The handling of irony as a trope is strikingly dazzling. The innate shade, double-standing nature of man and the influence of environment on behavior is brought to light. People who maltreated and badmouthed Jane later came to celebrate her. Paradoxically, Jane herself would come to keep a servant whom she calls Mrs Jane. For under servitude the name of the slave is always insignificant, a nothingness in the face the master’s.
Human relation, we understand, is firmly built on the premise of the principle of quid pro quo. Mr Cecil cash assistance to Jane is not without hopes for something in return. Jane and Vincent have to trade off their ideals to be able to get married. At this stage, we have covered the repertoire of Jane growth. The vague sense of regret and trepidation she had when she set out from her village, sets the beginning of her transformation and accomplishment, reinforcing the idea of reward for the brave who trudge into the unknown.
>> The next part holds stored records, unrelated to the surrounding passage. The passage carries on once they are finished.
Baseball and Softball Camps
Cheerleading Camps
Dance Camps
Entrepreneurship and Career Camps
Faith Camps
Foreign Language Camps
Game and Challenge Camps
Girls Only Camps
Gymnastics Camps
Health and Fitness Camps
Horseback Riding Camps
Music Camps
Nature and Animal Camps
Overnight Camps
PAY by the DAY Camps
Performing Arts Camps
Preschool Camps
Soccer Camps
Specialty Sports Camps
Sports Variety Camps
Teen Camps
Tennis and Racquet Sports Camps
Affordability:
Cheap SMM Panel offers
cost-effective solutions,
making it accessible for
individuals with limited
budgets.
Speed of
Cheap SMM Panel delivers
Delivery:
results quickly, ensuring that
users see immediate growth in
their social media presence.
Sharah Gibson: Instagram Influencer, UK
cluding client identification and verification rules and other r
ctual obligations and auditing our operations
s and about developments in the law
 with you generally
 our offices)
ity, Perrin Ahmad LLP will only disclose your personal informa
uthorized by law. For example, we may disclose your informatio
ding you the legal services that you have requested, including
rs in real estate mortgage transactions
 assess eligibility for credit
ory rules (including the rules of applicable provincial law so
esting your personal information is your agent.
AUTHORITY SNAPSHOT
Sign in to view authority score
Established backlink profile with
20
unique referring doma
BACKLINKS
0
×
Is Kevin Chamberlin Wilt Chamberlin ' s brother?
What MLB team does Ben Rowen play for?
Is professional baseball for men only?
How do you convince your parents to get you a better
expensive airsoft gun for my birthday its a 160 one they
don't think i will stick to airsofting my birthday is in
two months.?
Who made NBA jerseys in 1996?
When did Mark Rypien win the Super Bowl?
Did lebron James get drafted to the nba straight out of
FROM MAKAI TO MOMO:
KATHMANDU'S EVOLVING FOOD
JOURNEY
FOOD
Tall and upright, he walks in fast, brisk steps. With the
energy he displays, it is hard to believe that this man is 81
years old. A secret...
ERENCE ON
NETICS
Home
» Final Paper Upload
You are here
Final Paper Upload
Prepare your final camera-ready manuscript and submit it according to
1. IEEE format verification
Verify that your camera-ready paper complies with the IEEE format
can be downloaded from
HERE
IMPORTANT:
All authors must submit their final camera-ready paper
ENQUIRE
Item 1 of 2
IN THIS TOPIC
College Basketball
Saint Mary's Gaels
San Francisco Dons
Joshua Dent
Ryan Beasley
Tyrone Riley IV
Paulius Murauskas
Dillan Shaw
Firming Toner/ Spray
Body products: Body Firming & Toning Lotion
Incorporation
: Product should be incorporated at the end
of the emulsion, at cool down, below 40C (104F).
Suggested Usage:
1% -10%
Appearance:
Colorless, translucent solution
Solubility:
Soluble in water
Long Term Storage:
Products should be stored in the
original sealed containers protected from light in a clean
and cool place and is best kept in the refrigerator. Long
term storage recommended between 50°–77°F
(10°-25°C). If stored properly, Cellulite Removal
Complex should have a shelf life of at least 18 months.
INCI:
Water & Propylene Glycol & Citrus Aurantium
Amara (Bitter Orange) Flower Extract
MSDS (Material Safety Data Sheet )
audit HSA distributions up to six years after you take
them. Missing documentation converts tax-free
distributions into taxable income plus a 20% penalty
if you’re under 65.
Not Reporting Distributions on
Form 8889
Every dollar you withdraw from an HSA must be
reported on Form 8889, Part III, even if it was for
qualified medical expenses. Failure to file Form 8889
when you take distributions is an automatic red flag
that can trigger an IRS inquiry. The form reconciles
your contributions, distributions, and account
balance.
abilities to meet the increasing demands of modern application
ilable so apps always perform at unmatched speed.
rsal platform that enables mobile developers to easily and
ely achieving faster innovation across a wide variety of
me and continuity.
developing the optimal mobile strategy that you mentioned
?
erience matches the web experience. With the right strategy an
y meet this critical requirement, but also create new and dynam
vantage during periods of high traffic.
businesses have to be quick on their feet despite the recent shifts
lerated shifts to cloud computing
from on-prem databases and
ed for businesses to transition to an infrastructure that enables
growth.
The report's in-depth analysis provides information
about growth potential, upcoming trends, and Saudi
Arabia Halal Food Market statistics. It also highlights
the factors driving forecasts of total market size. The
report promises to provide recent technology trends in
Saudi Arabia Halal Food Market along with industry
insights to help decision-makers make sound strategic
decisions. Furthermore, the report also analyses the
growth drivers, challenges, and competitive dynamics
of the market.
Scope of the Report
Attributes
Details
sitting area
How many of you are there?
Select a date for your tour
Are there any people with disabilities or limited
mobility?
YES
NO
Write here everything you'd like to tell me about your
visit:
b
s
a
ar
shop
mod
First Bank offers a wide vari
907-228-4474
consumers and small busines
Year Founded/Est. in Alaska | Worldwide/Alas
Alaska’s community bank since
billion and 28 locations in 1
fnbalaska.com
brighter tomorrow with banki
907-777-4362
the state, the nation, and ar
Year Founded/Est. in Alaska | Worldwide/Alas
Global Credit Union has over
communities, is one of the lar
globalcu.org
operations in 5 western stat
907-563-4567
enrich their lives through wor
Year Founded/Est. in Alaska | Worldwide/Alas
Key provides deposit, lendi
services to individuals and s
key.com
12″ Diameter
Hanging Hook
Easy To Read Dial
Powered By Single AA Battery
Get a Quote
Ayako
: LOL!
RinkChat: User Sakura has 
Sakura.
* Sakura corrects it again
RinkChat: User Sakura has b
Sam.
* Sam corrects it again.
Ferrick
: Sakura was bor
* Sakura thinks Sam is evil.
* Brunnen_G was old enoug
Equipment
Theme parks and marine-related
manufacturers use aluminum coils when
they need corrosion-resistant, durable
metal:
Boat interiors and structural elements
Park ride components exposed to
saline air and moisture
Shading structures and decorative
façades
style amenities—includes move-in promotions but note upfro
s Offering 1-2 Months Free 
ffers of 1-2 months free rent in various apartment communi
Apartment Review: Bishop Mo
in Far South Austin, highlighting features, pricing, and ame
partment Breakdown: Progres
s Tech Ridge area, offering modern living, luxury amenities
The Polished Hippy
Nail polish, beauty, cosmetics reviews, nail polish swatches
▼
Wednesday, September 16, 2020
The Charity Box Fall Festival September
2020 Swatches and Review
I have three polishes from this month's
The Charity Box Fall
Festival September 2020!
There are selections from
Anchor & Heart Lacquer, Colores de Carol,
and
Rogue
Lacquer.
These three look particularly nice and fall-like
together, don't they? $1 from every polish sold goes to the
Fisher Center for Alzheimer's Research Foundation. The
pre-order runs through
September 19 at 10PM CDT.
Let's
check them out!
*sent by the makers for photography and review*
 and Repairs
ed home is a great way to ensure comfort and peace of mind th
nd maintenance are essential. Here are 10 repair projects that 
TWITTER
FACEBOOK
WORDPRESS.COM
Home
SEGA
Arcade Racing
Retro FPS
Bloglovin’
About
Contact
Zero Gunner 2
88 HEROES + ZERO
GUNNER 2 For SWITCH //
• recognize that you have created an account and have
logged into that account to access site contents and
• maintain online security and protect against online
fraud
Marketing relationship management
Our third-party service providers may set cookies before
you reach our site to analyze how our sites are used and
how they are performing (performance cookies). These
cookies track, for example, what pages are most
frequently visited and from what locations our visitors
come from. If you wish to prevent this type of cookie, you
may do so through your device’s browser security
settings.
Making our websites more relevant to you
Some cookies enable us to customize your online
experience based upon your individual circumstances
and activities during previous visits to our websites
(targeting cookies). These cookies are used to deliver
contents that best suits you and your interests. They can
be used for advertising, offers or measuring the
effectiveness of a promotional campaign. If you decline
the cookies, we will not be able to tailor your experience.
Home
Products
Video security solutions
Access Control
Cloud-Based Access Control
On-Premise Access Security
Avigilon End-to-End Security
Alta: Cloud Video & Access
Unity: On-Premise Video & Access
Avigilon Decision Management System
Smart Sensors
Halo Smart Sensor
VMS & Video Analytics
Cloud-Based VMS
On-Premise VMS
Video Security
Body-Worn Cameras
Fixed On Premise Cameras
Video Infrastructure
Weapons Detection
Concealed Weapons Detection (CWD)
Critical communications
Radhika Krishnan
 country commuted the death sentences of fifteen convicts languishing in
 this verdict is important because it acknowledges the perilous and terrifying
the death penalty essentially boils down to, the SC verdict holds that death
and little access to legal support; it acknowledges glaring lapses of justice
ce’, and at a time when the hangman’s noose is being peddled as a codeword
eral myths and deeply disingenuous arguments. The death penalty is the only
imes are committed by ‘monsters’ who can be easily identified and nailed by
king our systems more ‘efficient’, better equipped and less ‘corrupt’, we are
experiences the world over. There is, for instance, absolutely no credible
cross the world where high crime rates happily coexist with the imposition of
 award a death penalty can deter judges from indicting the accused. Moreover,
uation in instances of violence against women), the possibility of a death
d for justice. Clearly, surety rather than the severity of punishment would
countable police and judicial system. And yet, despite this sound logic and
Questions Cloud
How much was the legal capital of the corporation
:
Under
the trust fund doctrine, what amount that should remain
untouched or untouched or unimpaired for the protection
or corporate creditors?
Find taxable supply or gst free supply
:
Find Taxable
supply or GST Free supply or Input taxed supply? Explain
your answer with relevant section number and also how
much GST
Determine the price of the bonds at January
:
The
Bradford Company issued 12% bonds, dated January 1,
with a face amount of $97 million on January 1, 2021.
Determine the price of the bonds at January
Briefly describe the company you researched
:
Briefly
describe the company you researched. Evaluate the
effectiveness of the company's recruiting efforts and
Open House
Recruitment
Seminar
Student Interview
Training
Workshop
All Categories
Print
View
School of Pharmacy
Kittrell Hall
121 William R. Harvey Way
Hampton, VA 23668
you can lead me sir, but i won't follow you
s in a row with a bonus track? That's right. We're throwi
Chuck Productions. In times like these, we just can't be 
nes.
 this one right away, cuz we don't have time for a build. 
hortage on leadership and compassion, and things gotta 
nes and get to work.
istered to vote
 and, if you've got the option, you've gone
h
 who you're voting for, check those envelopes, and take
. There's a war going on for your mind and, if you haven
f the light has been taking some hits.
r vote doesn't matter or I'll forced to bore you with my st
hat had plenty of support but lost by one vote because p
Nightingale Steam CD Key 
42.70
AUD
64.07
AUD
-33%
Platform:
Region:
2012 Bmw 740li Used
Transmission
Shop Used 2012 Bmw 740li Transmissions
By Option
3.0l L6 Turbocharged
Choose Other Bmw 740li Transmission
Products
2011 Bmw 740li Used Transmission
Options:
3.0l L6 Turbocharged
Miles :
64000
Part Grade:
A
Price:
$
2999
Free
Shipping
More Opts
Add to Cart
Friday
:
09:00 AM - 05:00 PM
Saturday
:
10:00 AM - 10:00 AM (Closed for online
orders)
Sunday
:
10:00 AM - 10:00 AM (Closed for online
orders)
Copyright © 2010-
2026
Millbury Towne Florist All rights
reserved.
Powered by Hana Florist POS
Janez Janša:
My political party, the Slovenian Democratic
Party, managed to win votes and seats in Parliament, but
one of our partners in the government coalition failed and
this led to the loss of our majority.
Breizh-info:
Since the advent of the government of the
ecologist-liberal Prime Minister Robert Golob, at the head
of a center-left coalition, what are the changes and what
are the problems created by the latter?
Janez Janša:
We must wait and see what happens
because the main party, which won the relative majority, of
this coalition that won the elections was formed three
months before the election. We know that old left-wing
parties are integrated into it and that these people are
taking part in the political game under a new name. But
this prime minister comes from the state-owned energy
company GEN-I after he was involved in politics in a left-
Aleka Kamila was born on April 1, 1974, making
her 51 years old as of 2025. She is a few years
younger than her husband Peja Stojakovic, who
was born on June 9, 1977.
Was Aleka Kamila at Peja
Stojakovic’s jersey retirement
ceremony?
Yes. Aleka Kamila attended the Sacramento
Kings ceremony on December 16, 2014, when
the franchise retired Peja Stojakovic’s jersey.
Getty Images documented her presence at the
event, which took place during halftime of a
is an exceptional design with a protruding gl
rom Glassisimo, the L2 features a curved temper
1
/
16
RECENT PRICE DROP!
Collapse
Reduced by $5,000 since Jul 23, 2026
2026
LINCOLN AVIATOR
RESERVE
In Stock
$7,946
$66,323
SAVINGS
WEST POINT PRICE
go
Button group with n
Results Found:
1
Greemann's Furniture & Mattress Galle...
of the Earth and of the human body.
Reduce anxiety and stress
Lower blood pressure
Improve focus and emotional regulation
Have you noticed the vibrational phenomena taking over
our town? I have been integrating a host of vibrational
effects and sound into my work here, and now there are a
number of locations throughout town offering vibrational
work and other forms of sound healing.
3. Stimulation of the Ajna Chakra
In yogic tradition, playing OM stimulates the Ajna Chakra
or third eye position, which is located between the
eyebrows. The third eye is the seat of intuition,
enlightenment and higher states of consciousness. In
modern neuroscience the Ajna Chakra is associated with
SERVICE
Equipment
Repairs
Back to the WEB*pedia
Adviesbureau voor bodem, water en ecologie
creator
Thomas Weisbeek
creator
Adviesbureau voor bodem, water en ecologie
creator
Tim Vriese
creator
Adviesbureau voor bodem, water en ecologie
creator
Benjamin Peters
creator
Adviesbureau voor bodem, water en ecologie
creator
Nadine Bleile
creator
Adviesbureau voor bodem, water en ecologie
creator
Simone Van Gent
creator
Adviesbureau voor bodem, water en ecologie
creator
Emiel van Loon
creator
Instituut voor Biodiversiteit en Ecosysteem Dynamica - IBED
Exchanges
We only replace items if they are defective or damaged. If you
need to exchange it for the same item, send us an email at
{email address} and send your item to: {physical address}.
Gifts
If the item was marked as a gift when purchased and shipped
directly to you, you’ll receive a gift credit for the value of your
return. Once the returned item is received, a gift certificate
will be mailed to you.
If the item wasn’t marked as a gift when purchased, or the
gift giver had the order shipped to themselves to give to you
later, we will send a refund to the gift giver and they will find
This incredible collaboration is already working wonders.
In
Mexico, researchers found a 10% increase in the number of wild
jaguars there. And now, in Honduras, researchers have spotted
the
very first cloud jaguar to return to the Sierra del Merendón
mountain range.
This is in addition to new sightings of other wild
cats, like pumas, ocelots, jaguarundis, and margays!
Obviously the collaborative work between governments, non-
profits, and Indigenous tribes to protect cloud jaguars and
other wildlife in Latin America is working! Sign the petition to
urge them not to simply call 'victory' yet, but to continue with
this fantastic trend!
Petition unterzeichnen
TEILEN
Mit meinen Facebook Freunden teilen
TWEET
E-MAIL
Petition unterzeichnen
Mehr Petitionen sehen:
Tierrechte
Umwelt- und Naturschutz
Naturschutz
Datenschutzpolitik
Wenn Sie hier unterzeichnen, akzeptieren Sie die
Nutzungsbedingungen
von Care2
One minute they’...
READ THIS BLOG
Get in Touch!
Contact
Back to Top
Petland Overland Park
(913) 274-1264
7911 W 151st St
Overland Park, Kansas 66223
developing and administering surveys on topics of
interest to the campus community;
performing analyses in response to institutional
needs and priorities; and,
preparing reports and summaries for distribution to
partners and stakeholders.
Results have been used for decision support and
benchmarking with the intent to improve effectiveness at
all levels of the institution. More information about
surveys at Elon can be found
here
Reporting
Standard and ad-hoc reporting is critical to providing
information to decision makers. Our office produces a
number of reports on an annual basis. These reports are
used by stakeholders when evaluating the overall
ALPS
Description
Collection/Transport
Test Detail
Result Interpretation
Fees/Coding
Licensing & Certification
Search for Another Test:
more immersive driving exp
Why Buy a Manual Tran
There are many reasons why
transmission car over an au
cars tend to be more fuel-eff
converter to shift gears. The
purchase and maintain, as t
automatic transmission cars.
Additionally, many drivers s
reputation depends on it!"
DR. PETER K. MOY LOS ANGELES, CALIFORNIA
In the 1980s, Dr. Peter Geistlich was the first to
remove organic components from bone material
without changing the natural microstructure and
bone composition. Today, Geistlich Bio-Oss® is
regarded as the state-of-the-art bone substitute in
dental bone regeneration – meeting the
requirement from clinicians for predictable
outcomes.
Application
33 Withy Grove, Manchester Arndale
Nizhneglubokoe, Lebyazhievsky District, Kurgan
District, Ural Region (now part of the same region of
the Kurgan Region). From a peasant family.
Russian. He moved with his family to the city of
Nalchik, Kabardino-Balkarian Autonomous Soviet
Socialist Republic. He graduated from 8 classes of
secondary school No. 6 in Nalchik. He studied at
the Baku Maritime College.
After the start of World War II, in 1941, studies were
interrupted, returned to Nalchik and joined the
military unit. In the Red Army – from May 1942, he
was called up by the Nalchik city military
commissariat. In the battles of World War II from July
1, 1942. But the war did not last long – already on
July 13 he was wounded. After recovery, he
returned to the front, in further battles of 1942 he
The moving story of Jane would not have been so electrifying without de Lisser’s use of language, which is one considerate to universal readers, artfully stripped of elite pomposity, of what Terry Eagleton would describe as something ‘akin to nuclear physics.’ Characters speak ordinarily, a dialectical English variety domesticated to suit everyday life and local consumption, that ensures readers are not going to encounter no bode[the]ration “at all, at all,” especially for a Nigerian reader. “De trute of de matter” is that the language looks very alike with Nigerian pidgin. The food is yam and sweet potato with boiled salt fish and some rice.